Annie adored her roses, and conversed with them all the time. She had no children and her husband spent all his time managing his business, so she had little to do except keep house and tend to those roses.
One by one, the rose plants faded and appeared to die. Annie was devastated. Only one bush survived, her least favorite, and it did not look healthy. It would not show its cream-colored, almost-but-not-quite white, bloom.
One day an old cowboy came ambling along on his broken-down pony. He saw Annie working in her rose garden, trying to coax the dead and dying plants back to life.
“Ma’am,” he said, “pardon me for addressing you. I don’t know you, but I know something about roses.”
Annie looked up at him, and then, embarrassed, turned her eyes away.
“You know, roses don’t take well to this climate. They have to be convinced they can make it.”
“Please go away,” said Annie. “You are disturbing me.”
“I don’t mean to. I just want those roses to live.”
“Oh, so do I! I wish I knew what was wrong.”
“Listen, ma’am, I just live down the road apiece. I’m gonna ask my wife to come talk to you. Will that be all right?
Annie nodded, and the cowboy went on his way.
Katie came bustling along the road an hour later.

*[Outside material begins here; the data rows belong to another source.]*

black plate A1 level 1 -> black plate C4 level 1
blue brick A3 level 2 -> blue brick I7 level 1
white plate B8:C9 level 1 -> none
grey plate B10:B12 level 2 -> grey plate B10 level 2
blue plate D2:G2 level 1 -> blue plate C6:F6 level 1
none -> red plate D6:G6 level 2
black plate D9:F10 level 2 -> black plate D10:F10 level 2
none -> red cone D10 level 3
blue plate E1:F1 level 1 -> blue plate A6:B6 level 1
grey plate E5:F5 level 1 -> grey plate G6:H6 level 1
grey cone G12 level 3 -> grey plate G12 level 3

Annie was still working in the rosebed.
“Good morning, I’m Katie,” she said. “My man Jake said he scared you. He’s just a big ol’ pussycat.”
Annie looked up and gave Katie a small smile, just a twitch of the lips. “Thank you for coming.”

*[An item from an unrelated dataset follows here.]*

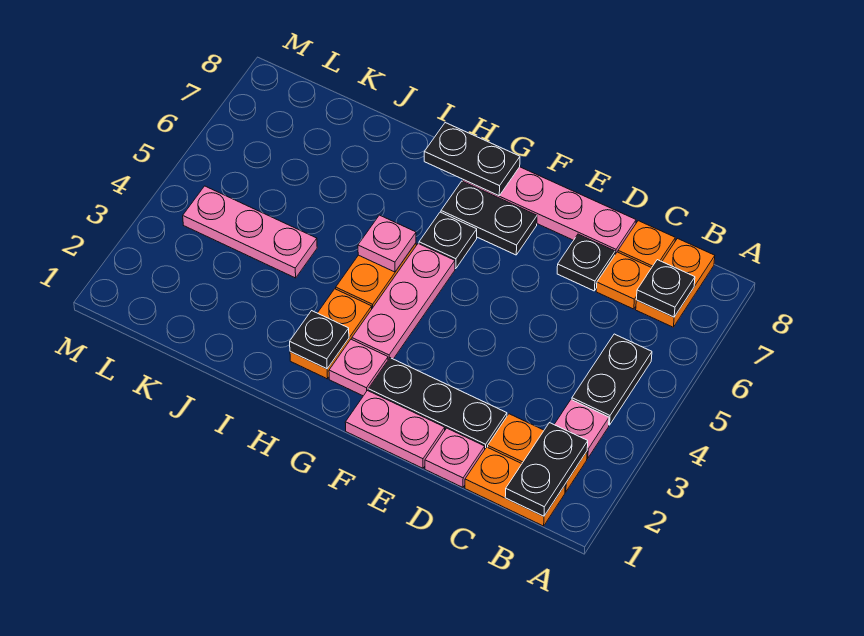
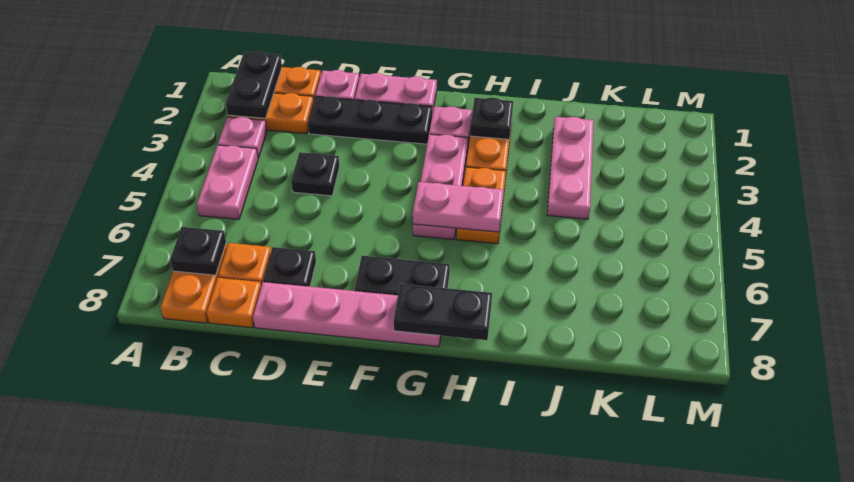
black plate B4:B5 level 1 -> pink plate B4:B5 level 1
black plate G6 level 1 -> black plate D4 level 1
pink plate H5 level 2 -> pink plate G5:H5 level 2
pink plate J4:L4 level 1 -> pink plate J2:J4 level 1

“Ma’am, Jake knows something about roses. He loves them. If I came with him, would you let him work on your garden for a bit?”
“All right. I’m Annie. Could you come tomorrow morning, before it gets too hot? I’ll make some lemonade.”
The next morning Annie and Katie sat in the house drinking lemonade. Jake immediately took his glass outside and began working in the rose garden.
For several mornings, the two came to Annie’s house, and Jake went to work in the garden. Then Jake came alone one day.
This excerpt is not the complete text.